By Yashaswini Swamynathan

(Reuters) - Wall Street climbed higher on Friday, lifted by a much better-than-expected nonfarm payrolls data and as financial stocks gained on expectations of simpler bank regulations.

The U.S. Labor Department said 227,000 jobs were created in the public and private sectors in January, as construction and retailers ramped up hiring. Economists had expected 175,000 jobs to be added.

Unemployment rate ticked up to 4.8 percent, still below the 5 percent level considered to be full employment.

However, average hourly wages grew by only three cents or 0.1 percent.

"Continued strong job creation is tempered by the renewed sluggishness in wage growth, raising questions once again about the extent to which the functioning of the labor market has evolved," said Mohamed El-Erian, chief economic adviser at Allianz in Newport Beach, California.

 

"The sluggish wage growth will make the Fed more cautious about hiking in March."

Chicago Federal Reserve President and voting member Charles Evans said the central bank should raise interest rates gradually even as fiscal policies under President Donald Trump are likely to help push economic growth beyond sustainable levels.

Bank stocks rose as Trump prepared to scale back the Dodd-Frank Wall Street reform law, which was enacted in the wake of the 2007-2009 financial crisis.

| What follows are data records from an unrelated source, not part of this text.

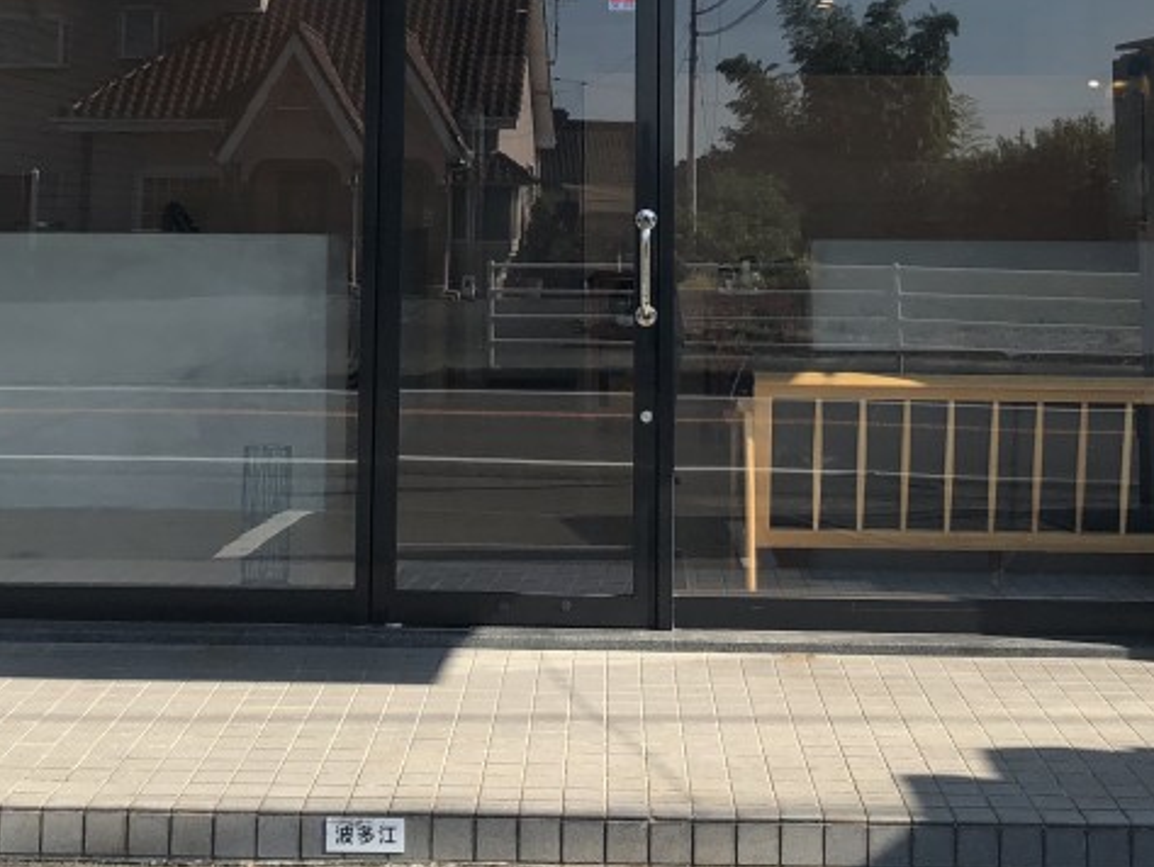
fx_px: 2101
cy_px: 56
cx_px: 573
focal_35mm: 63
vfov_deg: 22.6
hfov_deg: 30.7
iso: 20
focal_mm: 3.99
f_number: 1.8
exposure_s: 1/934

The S&P 500 financial sector rose 1.4 percent, outperforming the gains in the other nine major S&P sectors.

Citigroup, Bank of America, Goldman Sachs and JPMorgan were up between 1.6 percent and 2.3 percent.

At 9:34 a.m. ET (1434 GMT), the Dow Jones Industrial Average was up 88.67 points, or 0.45 percent, at 19,973.58.

The S&P 500 was up 8.1 points, or 0.35 percent, at 2,288.95 and the Nasdaq Composite was up 13.86 points, or 0.25 percent, at 5,650.06.

Among stocks, Dow component Visa rose 4.2 percent to $85.75 following quarterly profit and revenue that beat analysts' expectations.

Amazon.com fell 4 percent to $805.59 after the world's largest online retailer forecast a surprise dip in operating profit for the current quarter. The stock was the biggest drag on the S&P 500 consumer discretionary index.

Apparel and footwear maker Deckers Outdoor dropped 21 percent to $43.87 after missing quarterly revenue estimates.

Advancing issues outnumbered decliners on the NYSE by 2,088 to 508. On the Nasdaq, 1,674 issues rose and 532 fell.

The S&P 500 index showed 13 new 52-week highs and three new lows, while the Nasdaq recorded 50 new highs and five new lows.